Snowy mountains below blue sky and white clouds, a meadow of croci at the front
A field of wild croci with the Alp mountains Eiger, Mönch and Jungfrau in the background. Croci are known as an early and sure sign of spring.
Photo:
Wikimedia Commons

Main content

In changeable times, the seasons can feel like stable and lasting landmarks to orient ourselves over the year. Seasons act as societies’ cultural building blocks; they set a rhythm to our lives often without us consciously thinking about it.

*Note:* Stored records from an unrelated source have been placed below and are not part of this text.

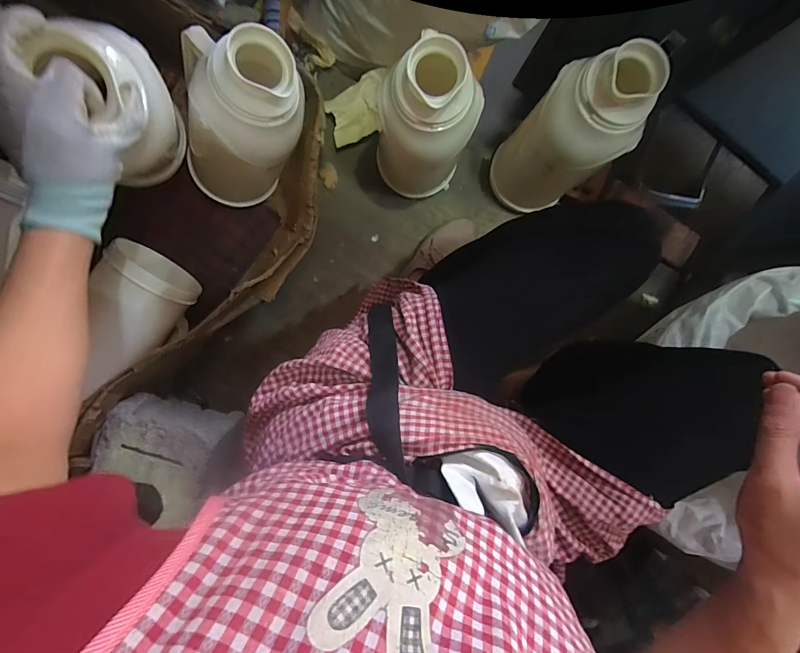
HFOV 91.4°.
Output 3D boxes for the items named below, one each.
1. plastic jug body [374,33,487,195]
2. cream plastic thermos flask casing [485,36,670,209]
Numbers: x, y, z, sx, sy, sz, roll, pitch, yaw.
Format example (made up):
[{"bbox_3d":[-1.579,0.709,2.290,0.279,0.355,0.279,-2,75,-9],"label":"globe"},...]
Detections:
[{"bbox_3d":[0.039,-0.309,0.642,0.139,0.350,0.120,26,95,-4],"label":"plastic jug body"},{"bbox_3d":[0.256,-0.296,0.654,0.135,0.348,0.141,0,96,-1],"label":"cream plastic thermos flask casing"}]

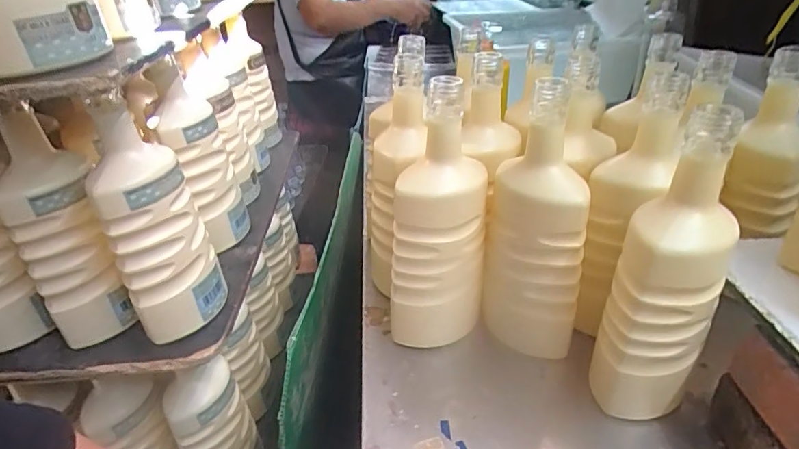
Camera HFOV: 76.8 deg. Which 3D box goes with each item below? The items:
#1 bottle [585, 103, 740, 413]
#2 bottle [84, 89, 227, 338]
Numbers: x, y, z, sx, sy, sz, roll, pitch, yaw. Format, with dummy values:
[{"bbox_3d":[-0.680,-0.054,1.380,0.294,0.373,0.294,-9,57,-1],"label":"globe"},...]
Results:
[{"bbox_3d":[0.202,0.047,0.381,0.071,0.248,0.070,18,36,30],"label":"bottle"},{"bbox_3d":[-0.221,0.002,0.459,0.081,0.205,0.066,-18,34,-19],"label":"bottle"}]

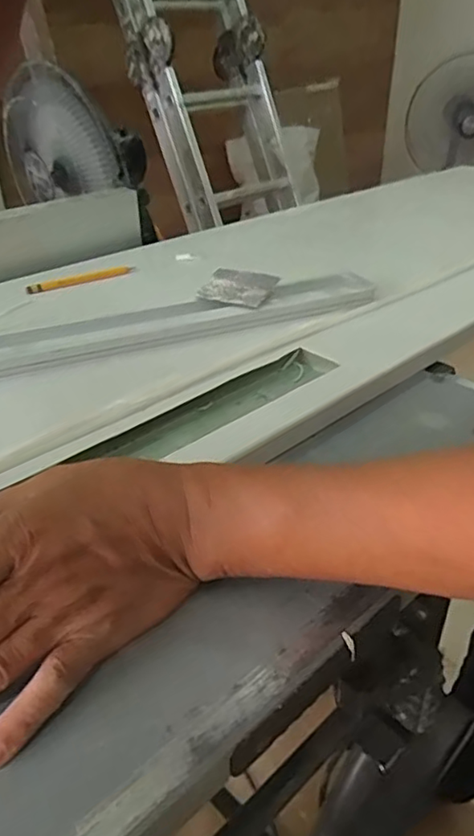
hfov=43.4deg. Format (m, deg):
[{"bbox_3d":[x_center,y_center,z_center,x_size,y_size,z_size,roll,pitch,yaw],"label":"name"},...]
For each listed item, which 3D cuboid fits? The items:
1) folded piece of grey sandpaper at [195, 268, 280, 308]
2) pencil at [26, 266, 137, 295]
[{"bbox_3d":[0.000,-0.118,0.547,0.061,0.014,0.055,12,37,17],"label":"folded piece of grey sandpaper"},{"bbox_3d":[-0.163,-0.147,0.628,0.116,0.007,0.011,-20,40,-27],"label":"pencil"}]

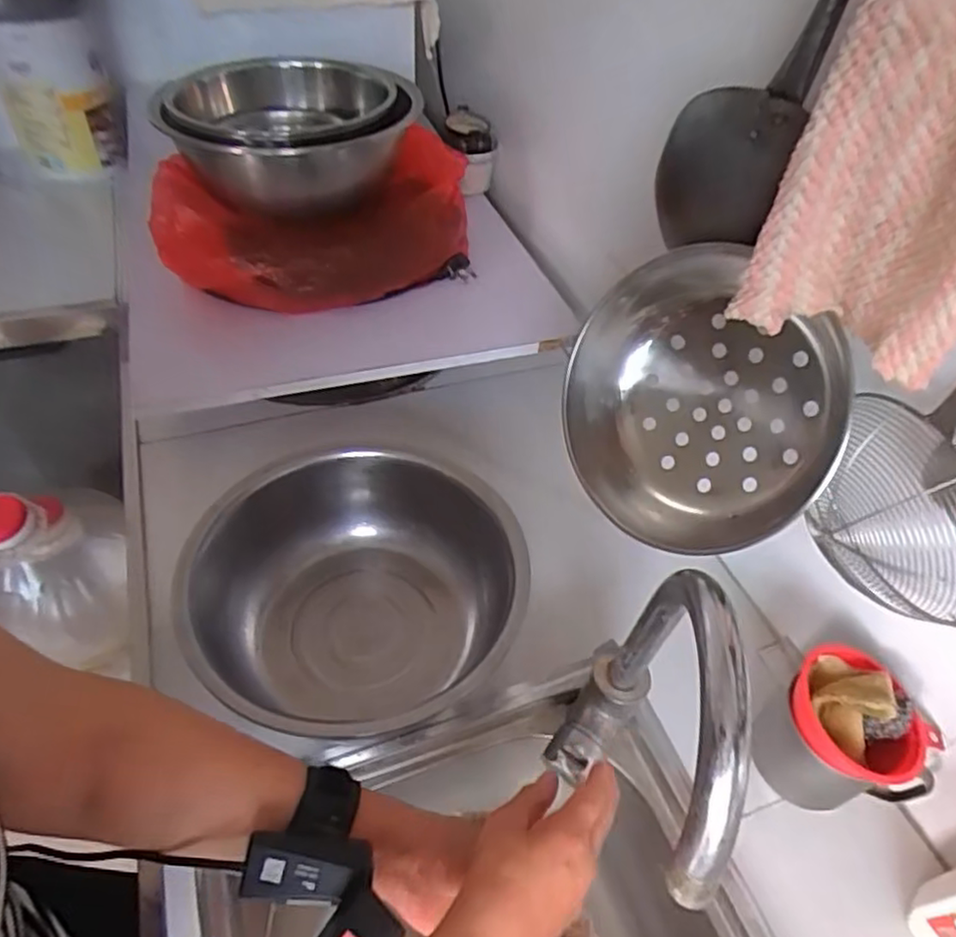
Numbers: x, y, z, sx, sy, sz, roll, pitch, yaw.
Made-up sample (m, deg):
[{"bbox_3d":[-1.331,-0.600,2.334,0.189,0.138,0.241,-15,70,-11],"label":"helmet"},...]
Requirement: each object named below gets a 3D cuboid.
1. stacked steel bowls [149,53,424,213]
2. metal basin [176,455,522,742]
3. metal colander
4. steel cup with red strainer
[{"bbox_3d":[-0.220,-0.405,0.808,0.271,0.097,0.283,3,47,-3],"label":"stacked steel bowls"},{"bbox_3d":[-0.116,0.110,0.627,0.291,0.111,0.263,-28,55,-28],"label":"metal basin"},{"bbox_3d":[0.171,-0.056,0.511,0.202,0.231,0.105,34,14,13],"label":"metal colander"},{"bbox_3d":[0.294,0.218,0.539,0.091,0.123,0.111,-22,53,-24],"label":"steel cup with red strainer"}]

But the meanings of seasons too change over time. Today, communities worldwide are witnessing rapid disruption to seasonal rhythms – from climatic and other changes - and questioning whether their cultural frameworks still hold. Some see this as a loss of humanity’s cultural heritage and urge us to ‘save the seasons’

However, societies are always transforming their cultural frames of seasons, and today we see further efforts to predict and control seasons; through seasonal forecasts, or climate-controlled environments for example.

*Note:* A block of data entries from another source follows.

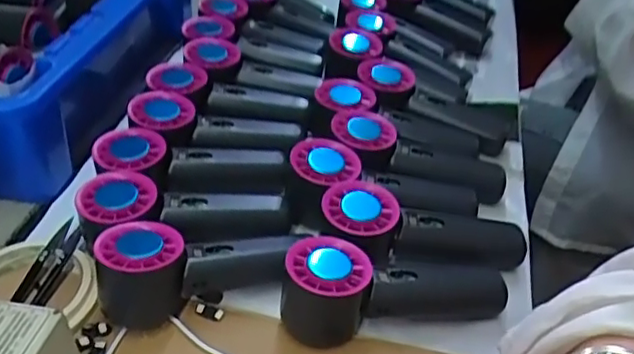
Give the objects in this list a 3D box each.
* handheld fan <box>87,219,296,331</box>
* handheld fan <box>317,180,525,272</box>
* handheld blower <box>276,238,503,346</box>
[{"bbox_3d":[-0.082,0.060,0.435,0.141,0.058,0.049,-11,40,-14],"label":"handheld fan"},{"bbox_3d":[0.080,0.048,0.472,0.162,0.050,0.054,13,36,-13],"label":"handheld fan"},{"bbox_3d":[0.054,0.072,0.426,0.151,0.058,0.049,-8,39,-10],"label":"handheld blower"}]

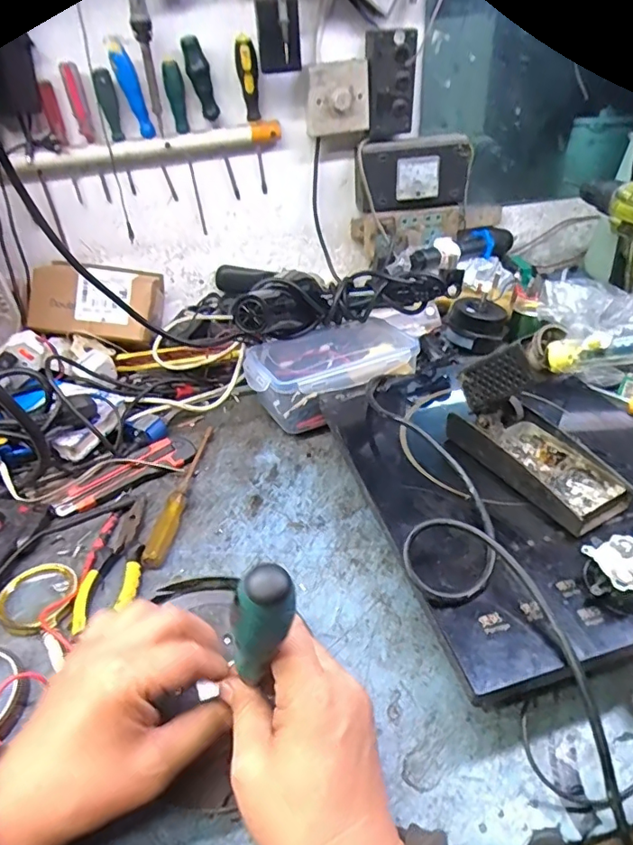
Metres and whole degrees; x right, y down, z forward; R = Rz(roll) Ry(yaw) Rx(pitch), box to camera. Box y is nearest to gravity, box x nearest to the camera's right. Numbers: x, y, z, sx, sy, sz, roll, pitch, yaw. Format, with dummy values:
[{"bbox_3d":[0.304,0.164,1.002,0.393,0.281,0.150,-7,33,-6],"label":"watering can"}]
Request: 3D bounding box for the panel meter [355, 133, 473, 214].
[{"bbox_3d":[0.151,-0.389,0.820,0.178,0.095,0.055,-10,37,-7],"label":"panel meter"}]

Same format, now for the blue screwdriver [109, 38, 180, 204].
[{"bbox_3d":[-0.240,-0.407,0.737,0.031,0.216,0.022,7,59,14],"label":"blue screwdriver"}]

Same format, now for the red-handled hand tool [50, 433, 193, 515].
[{"bbox_3d":[-0.216,0.057,0.599,0.159,0.011,0.040,-25,75,-24],"label":"red-handled hand tool"}]

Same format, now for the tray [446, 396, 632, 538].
[{"bbox_3d":[0.200,0.031,0.483,0.079,0.035,0.151,-21,40,-21],"label":"tray"}]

The CALENDARS project is uncovering how seasonal calendars organise diverse activities around Bergen, and in global case studies. Researchers work with diverse groups – from artists to beekeepers, climate scientists to teachers – to study seasonal cultures and transform them to fast-changing conditions and expectations.

This symposium took place at the old Christinegaard house on 5 May, 2022.

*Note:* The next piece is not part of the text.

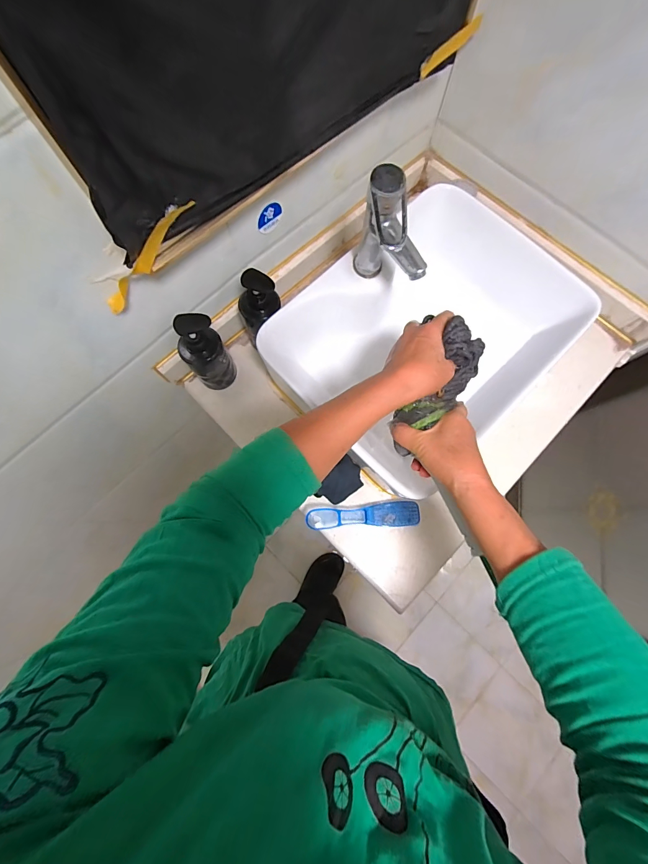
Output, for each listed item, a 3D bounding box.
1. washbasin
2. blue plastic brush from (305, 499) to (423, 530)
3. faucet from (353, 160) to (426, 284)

It began with sets of plenary talks (from 09.00–14.00) organized by three themes:

Seasons and time
Barbara Adam - "A poetic theory of seasons"
Michelle Bastian - "Seasonal thinking within phenology"
Gordon Walker - "Energy-rhythms and seasonal cultures: from curtains to control rooms"

Seasons and culture
David Macauley - "Second Nature: The Seasons, Beauty, and Cultural Imagination"
Sarah Strauss - "Time is Out of Joint: Culture, Seasonality, and Shifting Transitions"
Rosario Carmona - "Chasing the seasons. Pehuenche experiences of rapid ecological change in the Southern Andes"

Changing seasonality
Stefan Sobolowski - "What’s in a name: reflections on seasons and seasonality from a physical science perspective"
Miriam Jensen - "Disruptive Situated Seasons: The Effort to Control and Maintain Stable Seasons within an Unsettled River Landscape"
Simon Meisch - "Changing climate, changing beekeeping"

Seasons and art

After the talks, participant were able to explore artworks created by artists, film-makers and writers in collaboration with the CALENDARS project and triggering reflection on what seasons mean to us, spread over different rooms of the house. This included a documentary film from New Zealand film-maker James Muir, a virtual reality simulation of Bergen for playing with time by Magnhild Øen Nordahl and Cameron MacLeod from Aldea, poetry by Barbara Adam, and exercises for making contemporary primstav calendars.

Attendance was free and includes lunch and refreshments.